Now you are ready to thread up your punch needle and start to punch in the pattern onto the fabric.
Step 2 - How to Thread the Punch Needle
There are a few brands of punch needles with different threading instructions. The packaged instructions that come with your tool will help you with your particular needle.
- The Oxford punch needle tool is a very common tool and simple to thread. The slit in the handle holds the yarn or thread, and the tip of the thread is pushed through the eye of the needle. Pull the thread from the top and the bottom to settle the thread evenly into the tool.
- Other punch needles, such as the Lavor brand, have a needle threader included for getting the yarn through the eye of the needle. Insert the threader into the needle tip to the other end of the punch. Thread the yarn into the end of the threader and pull through. Then thread the end of the yarn through the eye of the needle.
Step 3 - How to Punch Needle Stitch
Once you have your punch needle threaded and your fabric design ready, you will start punching stitches.
Hold the tool with pencil grip with the yarn tail away from the direction you are stitching. Insert the tip of the needle into the fabric and punch down. Lift and move a short distance and punch again.
Here are some tips to consider while you practice this form of embroidery or rug making.
- WORKING SIDE - Work from the reverse side of the material and use the punch tool to make stitches according to the pattern.
- HOW TO HOLD THE PUNCH NEEDLE TOOL - Hold the tool with pencil grip with the open bevel side facing the stitching direction. The eye with the yarn stitching out show be away from you.

★ ★ ★ ★ ★ ★ ★

Job item A: From the punch needle instructions, list in order the steps they give for threading a Lavor-brand punch needle.
Job item B: Resume the punch needle instructions, starting right after their last sentence.

Supplied information:
★ ★ ★ ★ ★ ★ ★

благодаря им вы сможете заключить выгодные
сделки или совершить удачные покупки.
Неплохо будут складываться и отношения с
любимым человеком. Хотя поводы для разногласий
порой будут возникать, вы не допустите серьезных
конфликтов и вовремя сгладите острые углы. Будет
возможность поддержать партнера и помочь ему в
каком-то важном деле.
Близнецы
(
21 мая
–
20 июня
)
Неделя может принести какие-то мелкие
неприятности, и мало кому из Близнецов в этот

★ ★ ★ ★ ★ ★ ★

Task result A:
1. Insert the threader into the needle tip through to the other end of the punch.
2. Thread the yarn into the end of the threader and pull it through.
3. Thread the end of the yarn through the eye of the needle.

Task result B:
- STARTING POINT - It is best to start in the middle of a row or outlines of the design to secure the tail of the yarn through the needle of the punch tool. Don’t worry about the little tails as they are dealt with at the end.
- STITCHING - Punch the sharp end of the tool down through the fabric up to the handle. You should punch down as far as your tool will allow. Pull up, then move the tool a short distance and repeat. The needle should not be lifted too high. Each stitch you make creates a loop held in place by the foundation fabric. When you push the needle through the holes in the fabric, a loop is formed underneath and held in place by the tension of the fabric.
- DIRECTION OF NEEDLE - The beveled part of the needle should face in the direction you are sewing facing up and towards the end of the row.
- DIRECTION OF PUNCHING - If you are right-handed, punch the needle from left to right. If you are left-handed, punch from right to left.
- SIZE OF STITHES - Keep your stitches small when you start out and move the needle across very small spaces.
- HOLD THE FRAME - Don’t rest the work on a table or flat surface because the needle is going through the fabric in a stabbing motion and will stab anything lying underneath. Keep your frame at a diagonal angle to prevent stabbing yourself.
- SPACING - Beware of punching two rows too far apart and leaving a gap along the row because it is too widely spaced. Luckily punch needle allows you to go back and fill in the gap.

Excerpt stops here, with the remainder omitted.